Mood disorders affect millions of people in the U.S. Many people are able to seek treatment and manage their symptoms in such a way that allows them to continue working and take care of themselves. Unfortunately, there are some severe cases where people are so affected by the various degrees of disability caused by their condition that they cannot do these things.
One such condition that can be serious enough to limit a person’s ability and well-being is bipolar disorder. Sufferers of bipolar disorder can experience significant mood changes that swing from manic euphoria to deep depression. This mental illness can be devastating and in severe cases can result in suicide. Recently it was announced that a new smartphone app has been released which attempts to help bipolar disorder sufferers predict swings and identify them early enough to seek treatment and care.
The new app is called PRIORI. According to reports, the app monitors a user’s speech pattern and analyzes it for signs of dramatic mood shifts. For instance, a person speaking loudly and quickly may be experiencing a manic episode. Those who may be swinging toward depression may speak slower and pause more.

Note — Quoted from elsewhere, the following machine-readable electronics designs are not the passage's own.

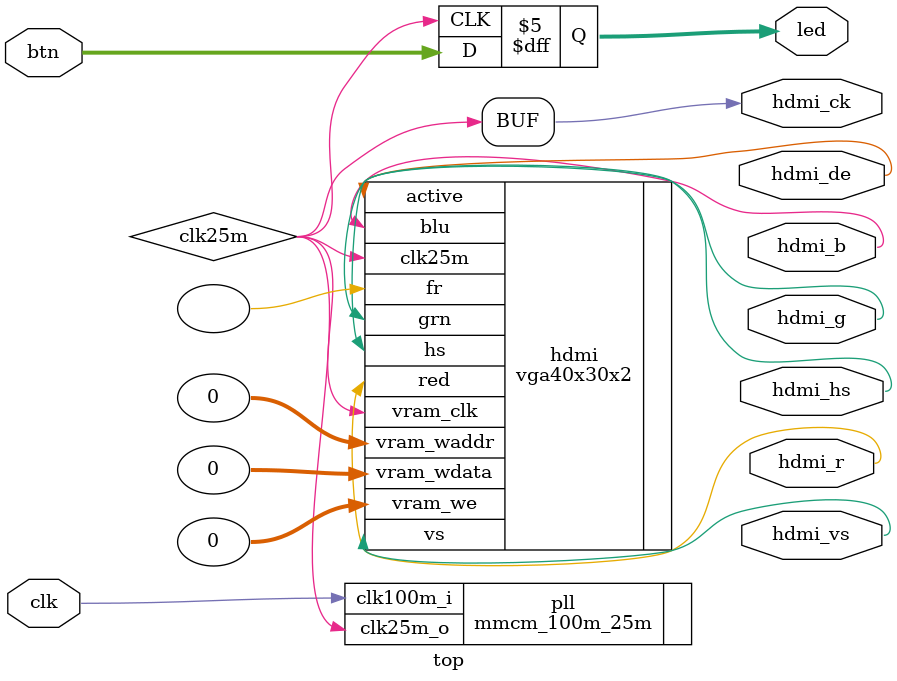
<source format=sv>

`default_nettype none

module top(
	input wire clk,
	input wire [3:0]btn,
	output wire hdmi_r,
	output wire hdmi_g,
	output wire hdmi_b,
	output wire hdmi_hs,
	output wire hdmi_vs,
	output wire hdmi_ck,
	output wire hdmi_de,
	output reg [3:0]led
);

wire clk25m;

assign hdmi_ck = clk25m;

mmcm_100m_25m pll(
    .clk100m_i(clk),
    .clk25m_o(clk25m)
    );
    
always_ff @(posedge clk25m) begin
	led[0] <= btn[0];
	led[1] <= btn[1];
	led[2] <= btn[2];
	led[3] <= btn[3];
end

vga40x30x2 #(
    .BPP(1),
    .RGB(0)
    )hdmi(
    .clk25m(clk25m),
    .red(hdmi_r),
    .grn(hdmi_g),
    .blu(hdmi_b),
    .hs(hdmi_hs),
    .vs(hdmi_vs),
    .fr(),
    .active(hdmi_de),
    .vram_clk(clk25m),
    .vram_waddr(0),
    .vram_wdata(0),
    .vram_we(0)
    );
    
endmodule

</source>
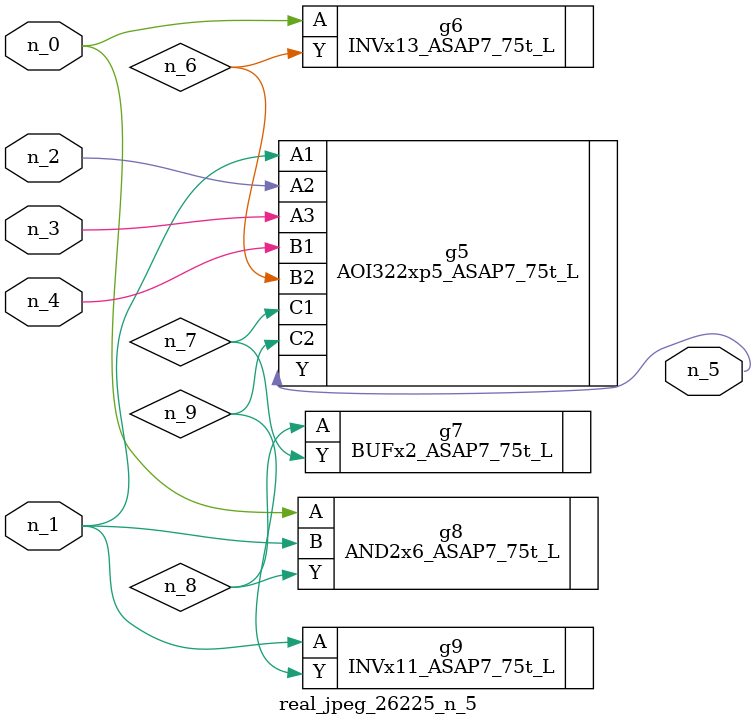
<source format=v>
module real_jpeg_26225_n_5 (n_4, n_0, n_1, n_2, n_3, n_5);

input n_4;
input n_0;
input n_1;
input n_2;
input n_3;

output n_5;

wire n_8;
wire n_6;
wire n_7;
wire n_9;

INVx13_ASAP7_75t_L g6 ( 
.A(n_0),
.Y(n_6)
);

AND2x6_ASAP7_75t_L g8 ( 
.A(n_0),
.B(n_1),
.Y(n_8)
);

AOI322xp5_ASAP7_75t_L g5 ( 
.A1(n_1),
.A2(n_2),
.A3(n_3),
.B1(n_4),
.B2(n_6),
.C1(n_7),
.C2(n_9),
.Y(n_5)
);

INVx11_ASAP7_75t_L g9 ( 
.A(n_1),
.Y(n_9)
);

BUFx2_ASAP7_75t_L g7 ( 
.A(n_8),
.Y(n_7)
);


endmodule
</source>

When and if these signals are picked up, the app user or his or her doctor can be alerted and treatment can be administered.
This is not the only app that has been designed to monitor mood disorders. In fact, there is at least one other app that is geared specifically toward identifying bipolar disorder signals. But what this shows us is that efforts to diagnose, monitor and predict these serious mental illnesses are ongoing, and that technology may be an especially effective tool.
However, these apps aren’t necessarily geared toward the actual treatment of mood or mental disorders. For that, people need to speak with a doctor. Seeking help and getting medical treatment can allow sufferers to access treatment and provide them with the evidence they need to pursue benefits including Social Security disability insurance.